● Stored data entries:

++++++++++++++++++++

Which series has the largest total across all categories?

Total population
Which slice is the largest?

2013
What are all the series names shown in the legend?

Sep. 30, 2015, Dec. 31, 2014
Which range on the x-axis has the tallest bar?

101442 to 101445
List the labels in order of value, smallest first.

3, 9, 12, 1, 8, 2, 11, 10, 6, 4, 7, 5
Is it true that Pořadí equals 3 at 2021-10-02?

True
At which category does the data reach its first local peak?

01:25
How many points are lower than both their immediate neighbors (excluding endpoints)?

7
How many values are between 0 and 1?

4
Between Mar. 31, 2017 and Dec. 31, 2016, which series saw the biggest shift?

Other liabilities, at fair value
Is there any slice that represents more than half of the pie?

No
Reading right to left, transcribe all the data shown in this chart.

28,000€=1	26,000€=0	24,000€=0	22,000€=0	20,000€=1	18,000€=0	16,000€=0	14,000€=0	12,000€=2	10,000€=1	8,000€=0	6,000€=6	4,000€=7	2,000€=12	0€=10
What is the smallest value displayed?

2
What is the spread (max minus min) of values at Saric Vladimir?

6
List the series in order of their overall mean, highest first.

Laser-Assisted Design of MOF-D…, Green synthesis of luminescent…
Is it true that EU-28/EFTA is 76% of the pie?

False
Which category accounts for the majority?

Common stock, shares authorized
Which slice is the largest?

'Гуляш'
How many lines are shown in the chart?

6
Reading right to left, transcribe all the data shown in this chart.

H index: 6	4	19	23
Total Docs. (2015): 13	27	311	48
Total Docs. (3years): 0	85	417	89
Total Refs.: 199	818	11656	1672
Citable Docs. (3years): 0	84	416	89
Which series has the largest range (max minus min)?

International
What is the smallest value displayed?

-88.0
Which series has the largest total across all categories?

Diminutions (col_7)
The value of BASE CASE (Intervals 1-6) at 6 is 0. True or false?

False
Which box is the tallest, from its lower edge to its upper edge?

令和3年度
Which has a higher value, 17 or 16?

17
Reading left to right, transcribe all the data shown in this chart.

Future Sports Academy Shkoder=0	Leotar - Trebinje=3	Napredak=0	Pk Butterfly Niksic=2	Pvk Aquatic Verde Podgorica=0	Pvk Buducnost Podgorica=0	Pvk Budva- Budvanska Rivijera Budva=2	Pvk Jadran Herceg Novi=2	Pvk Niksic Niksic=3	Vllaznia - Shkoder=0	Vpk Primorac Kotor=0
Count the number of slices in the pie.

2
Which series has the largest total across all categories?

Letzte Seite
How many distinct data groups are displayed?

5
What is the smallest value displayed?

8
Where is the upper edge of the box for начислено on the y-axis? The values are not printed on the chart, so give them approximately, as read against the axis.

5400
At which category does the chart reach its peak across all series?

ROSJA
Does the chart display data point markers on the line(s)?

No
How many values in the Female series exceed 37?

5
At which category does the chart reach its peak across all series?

++++++++++++++++++++

● The problem:
Update the lines starting with the line containing "101442 to 101445" and going on through the line containing "How many lines are shown in the chart?", replacing "slice" with "wedge" and leaving everything else unchanged.

● Response for this exercise:
101442 to 101445
List the labels in order of value, smallest first.

3, 9, 12, 1, 8, 2, 11, 10, 6, 4, 7, 5
Is it true that Pořadí equals 3 at 2021-10-02?

True
At which category does the data reach its first local peak?

01:25
How many points are lower than both their immediate neighbors (excluding endpoints)?

7
How many values are between 0 and 1?

4
Between Mar. 31, 2017 and Dec. 31, 2016, which series saw the biggest shift?

Other liabilities, at fair value
Is there any wedge that represents more than half of the pie?

No
Reading right to left, transcribe all the data shown in this chart.

28,000€=1	26,000€=0	24,000€=0	22,000€=0	20,000€=1	18,000€=0	16,000€=0	14,000€=0	12,000€=2	10,000€=1	8,000€=0	6,000€=6	4,000€=7	2,000€=12	0€=10
What is the smallest value displayed?

2
What is the spread (max minus min) of values at Saric Vladimir?

6
List the series in order of their overall mean, highest first.

Laser-Assisted Design of MOF-D…, Green synthesis of luminescent…
Is it true that EU-28/EFTA is 76% of the pie?

False
Which category accounts for the majority?

Common stock, shares authorized
Which wedge is the largest?

'Гуляш'
How many lines are shown in the chart?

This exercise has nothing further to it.